The answer stated above however, is incorrect because the information is dependent on unrecorded kill claims along with a misconception regarding the nature of bleach. Sodium Hypochlorite or bleach, has been used as an inexpensive disinfectant universally for many years. In the last few years, Environment Protection Agency (EPA) of UK has pressurized the bleach manufacturers which also involve huge national brands to quit promoting bleach as an antimicrobial unless the product has been thoroughly registered and tested for efficiency.
Listed below describes briefly the usage and distribution of bleach.
Virtually there is no surfactant base in bleach therefore there is a need for second solution for pre-cleaning of the surface.
According to the new requirement of Environment Protection Agency (EPA), all cleaning products including bleach that seem to make particular kill claims be registered. They should be properly labelled and tested in detail for efficacy. Unlike sanitizers and quaternary disinfectants, bleach does not have a presence of residual surface.
Bleach is incompatible with a number of cleaning chemicals rendering it a dangerous aspect. Mixing bleach with cleaning solutions that contain pine oils, acids could result in toxic gas release or even an explosive chemical reaction.
This is the major myth that circles around bleach. As bleach can sell at quite low price, consumers are of the belief that it is good economic value. In order to have full effect of the active ingredients of bleach, it should be used 1-1 or full force.
Whereas, EPA registered sanitizer is effective ¼ ounce per gallon and is more economical value when it is diluted as directed.
Bleach has aggressive tendencies that can damage surface materials including vinyl, most carpet fibres, upholstered surfaces and certain metals.

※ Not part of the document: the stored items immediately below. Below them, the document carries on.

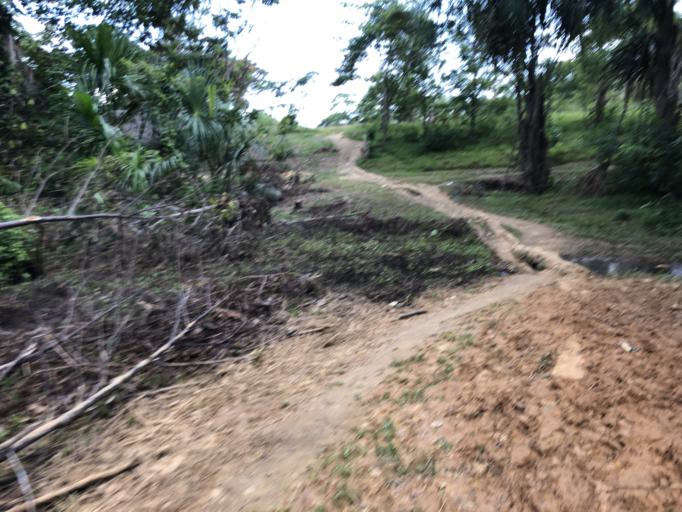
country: PE
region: Loreto
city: Puerto Galilea
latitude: -4.0549
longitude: -77.7615
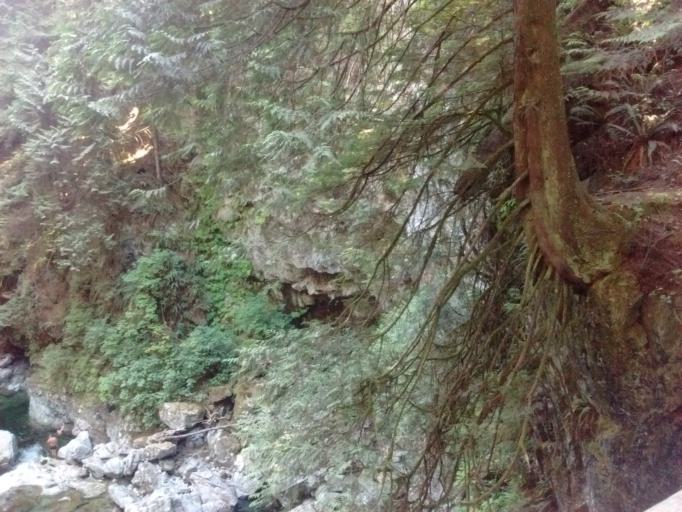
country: CA
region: British Columbia
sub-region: Fraser Valley Regional District
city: North Vancouver
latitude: 49.3412
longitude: -123.0159
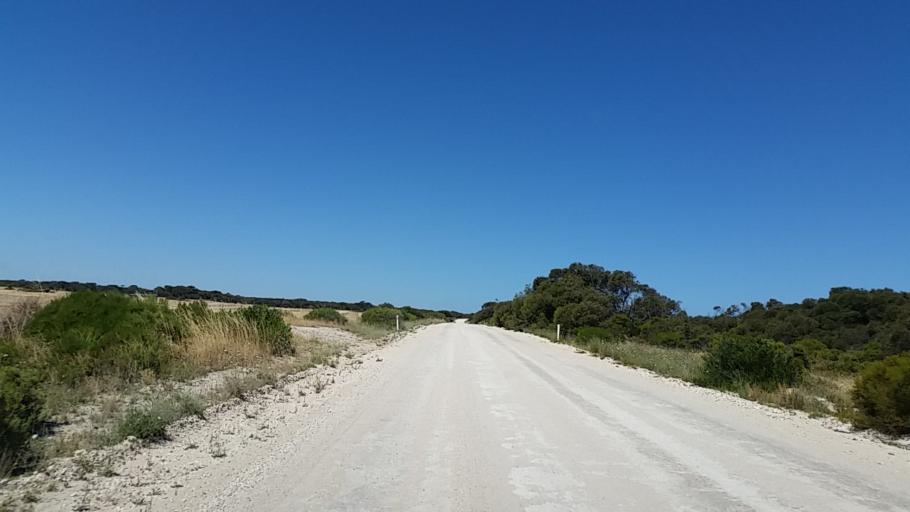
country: AU
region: South Australia
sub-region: Yorke Peninsula
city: Honiton
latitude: -35.2215
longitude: 137.0754
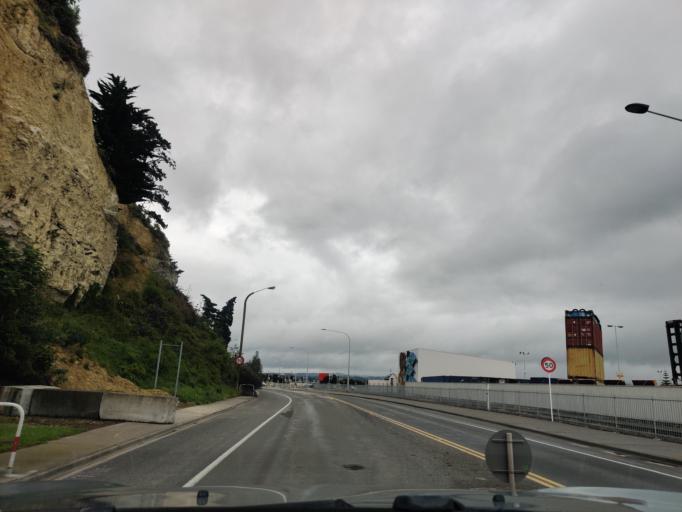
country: NZ
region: Hawke's Bay
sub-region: Napier City
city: Napier
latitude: -39.4776
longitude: 176.9132
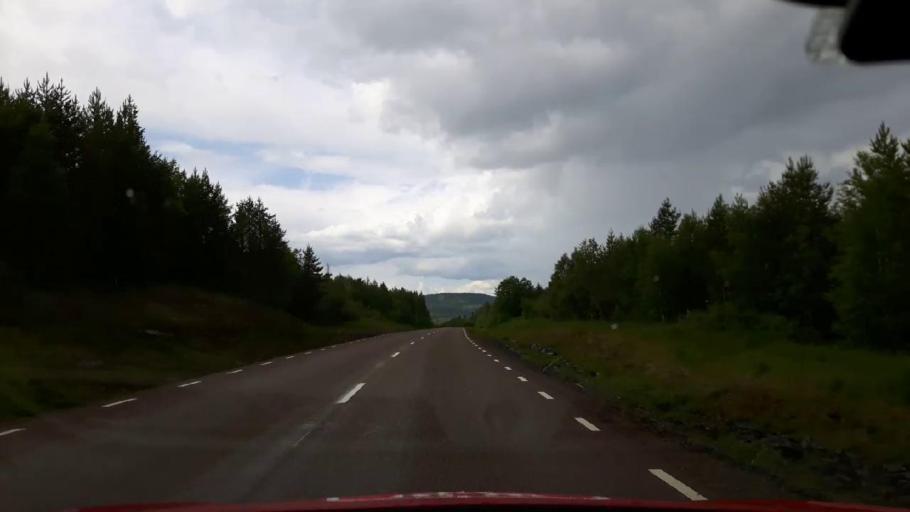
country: SE
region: Jaemtland
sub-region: Krokoms Kommun
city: Valla
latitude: 63.8921
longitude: 14.2655
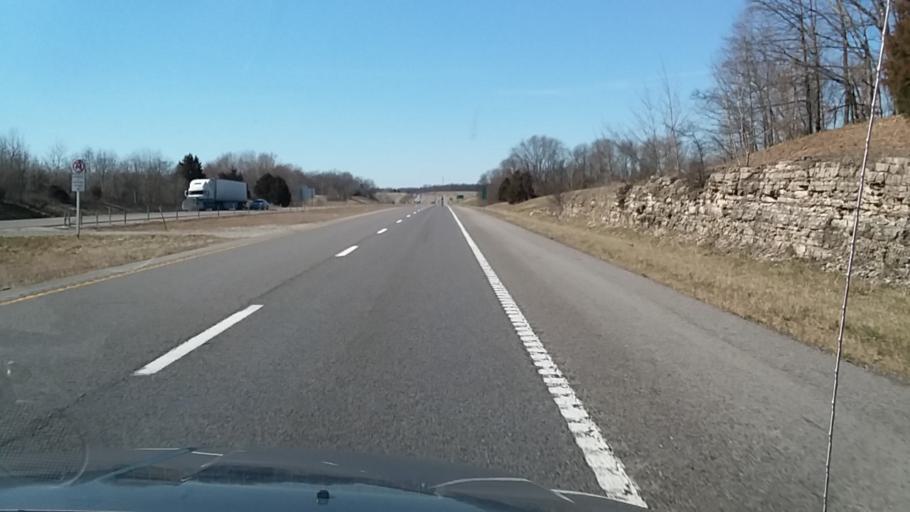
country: US
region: Missouri
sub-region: Perry County
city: Perryville
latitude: 37.5861
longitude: -89.7676
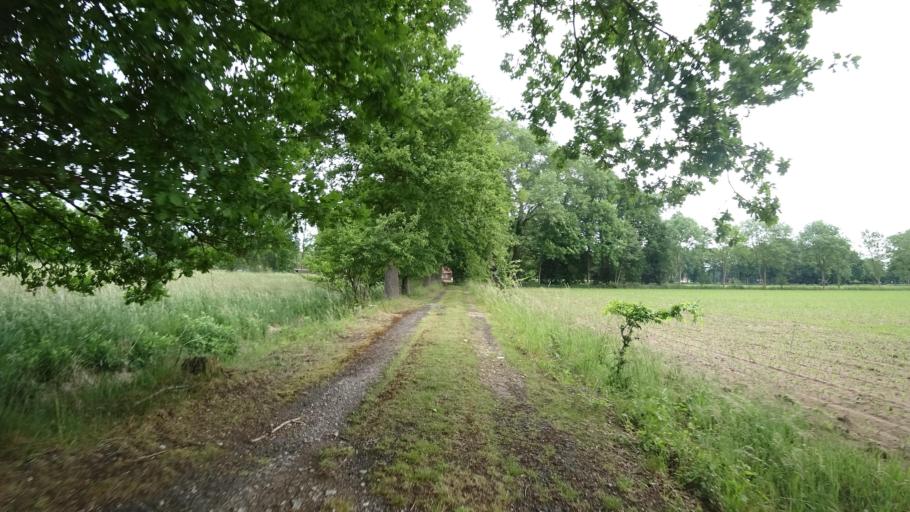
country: DE
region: North Rhine-Westphalia
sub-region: Regierungsbezirk Detmold
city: Guetersloh
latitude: 51.9153
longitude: 8.3353
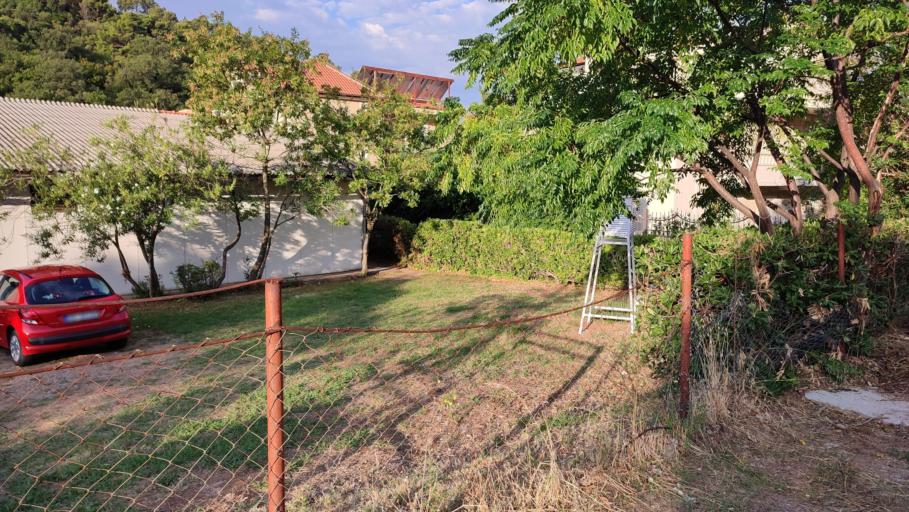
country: ME
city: Petrovac na Moru
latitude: 42.2041
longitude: 18.9476
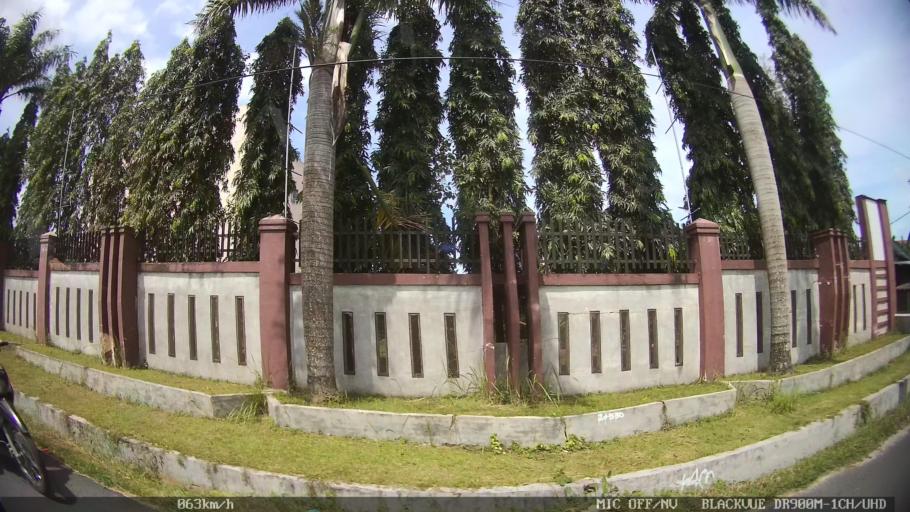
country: ID
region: North Sumatra
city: Percut
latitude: 3.5913
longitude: 98.8619
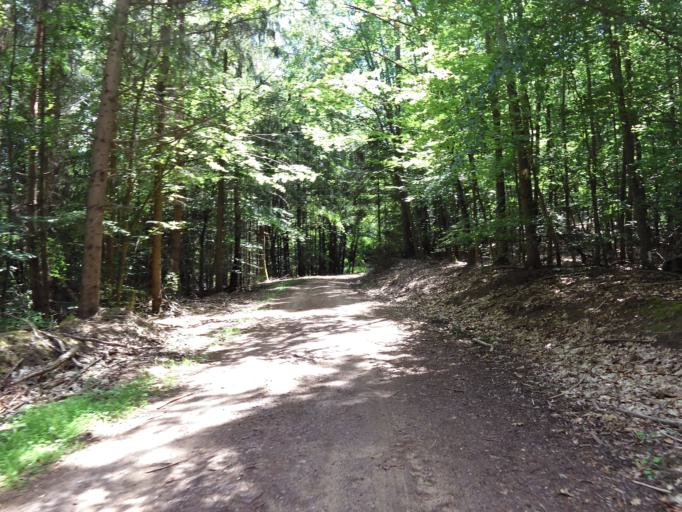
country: DE
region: Rheinland-Pfalz
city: Altleiningen
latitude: 49.4686
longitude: 8.0653
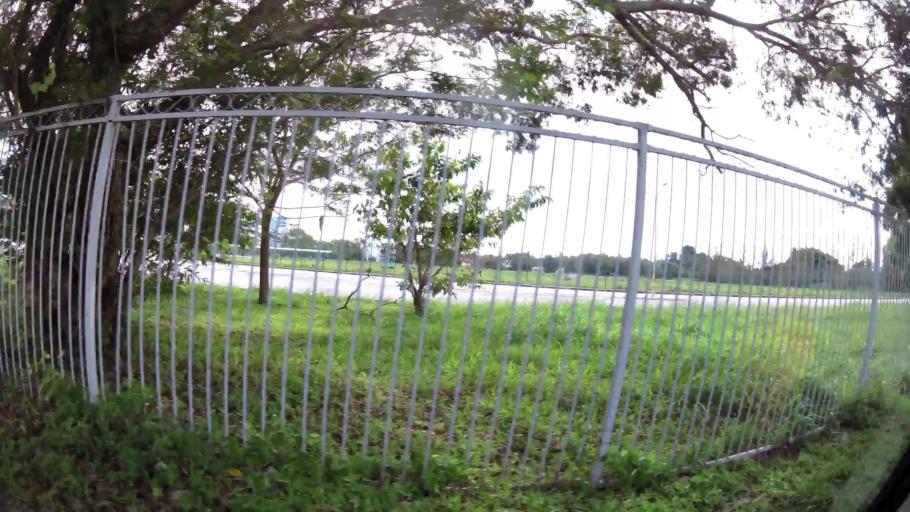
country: BN
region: Brunei and Muara
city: Bandar Seri Begawan
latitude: 4.9479
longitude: 114.9511
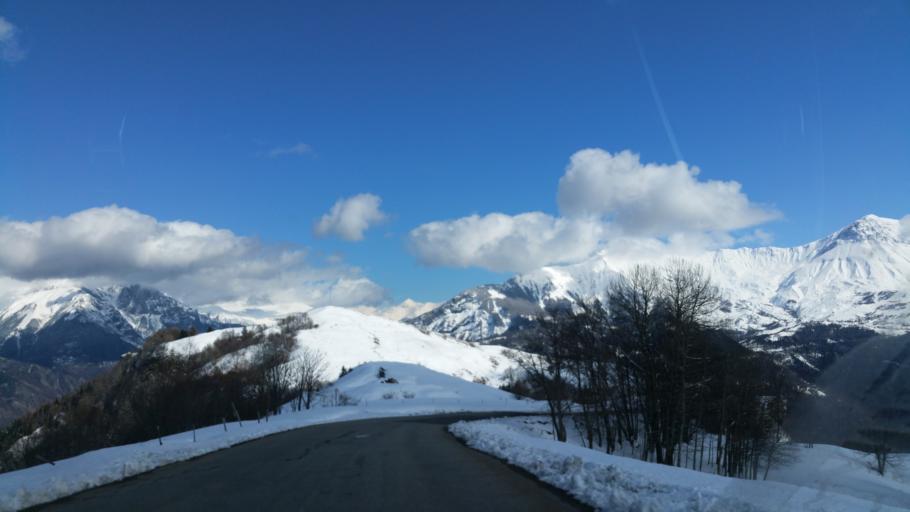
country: FR
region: Rhone-Alpes
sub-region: Departement de la Savoie
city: Saint-Jean-de-Maurienne
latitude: 45.2601
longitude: 6.2867
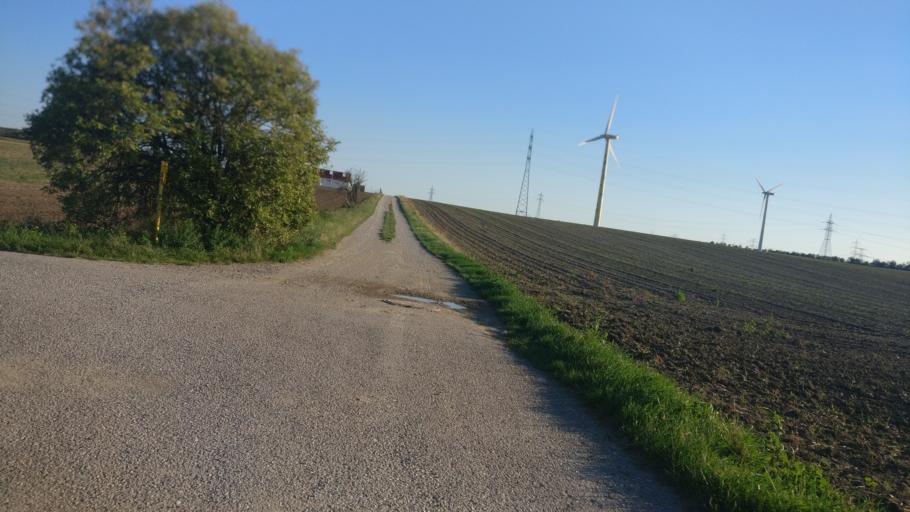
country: AT
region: Lower Austria
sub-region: Politischer Bezirk Wien-Umgebung
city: Lanzendorf
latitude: 48.1305
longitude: 16.4341
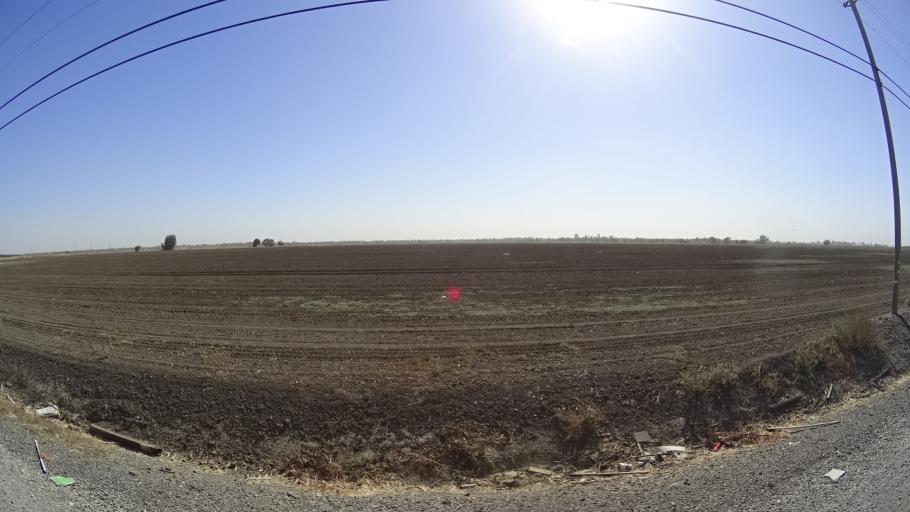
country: US
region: California
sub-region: Yolo County
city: Davis
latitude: 38.5899
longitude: -121.7428
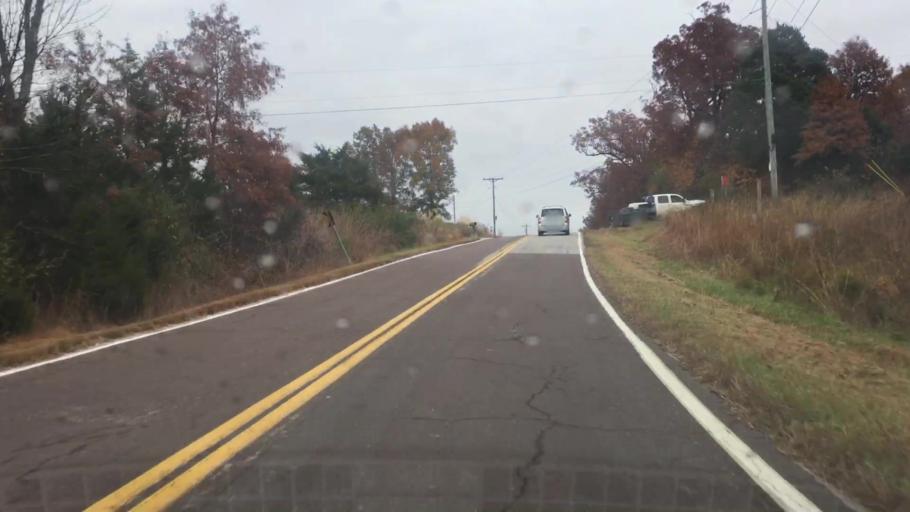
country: US
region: Missouri
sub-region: Callaway County
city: Fulton
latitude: 38.7879
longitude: -91.7886
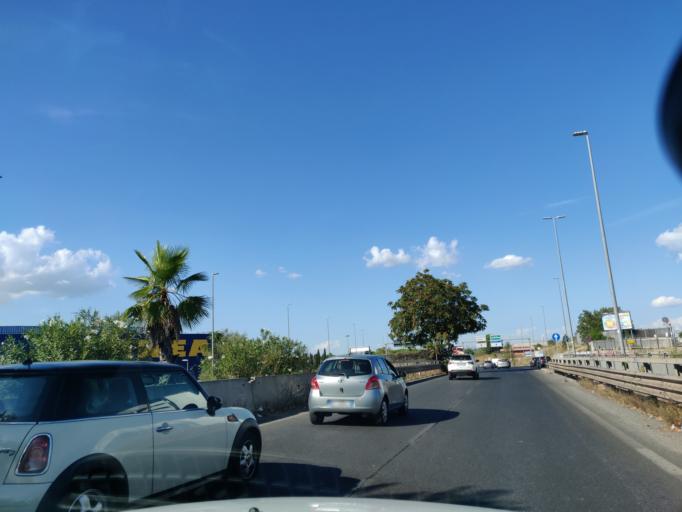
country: IT
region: Latium
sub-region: Citta metropolitana di Roma Capitale
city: Colle Verde
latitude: 41.9711
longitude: 12.5425
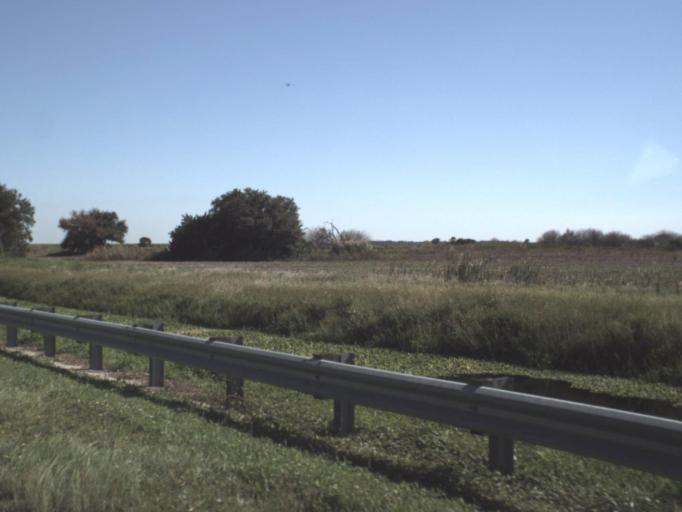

Many animal care facilities and hospitals still use bleach. Bleach has a negative impact on the animal’s ability to smell. Cats do not eat which they are unable to smell and this particularly holds true for large cats of the zoo. The problem is more predominant in police dogs as loss of smell affects their proficiency of tracking suspects, drugs and explosives.
Sodium hypochlorite is a known carcinogen and this is documented as well. It can cause permanent eye damage and irritate skin also.
Bleach expands in its container naturally. Therefore to prevent the container from exploding particularly the gallon ones a vented cap needs to be used by the manufacturer so that gas can easily escape to air.
In an enclosed space like a storage closet or a delivery truck, the gas can infuse in the surrounding surfaces like paper bags, cardboard which thus creating risk of contamination of food products.
The active ingredient sodium hypochlorite tends to be quite unstable in commercial bleach and will be dissipating over short time period. 10% solution of sodium hypochlorite to water might be used by the manufacturer but by the time it reaches the consumer, actual active ingredient may reduce to 5% permeating.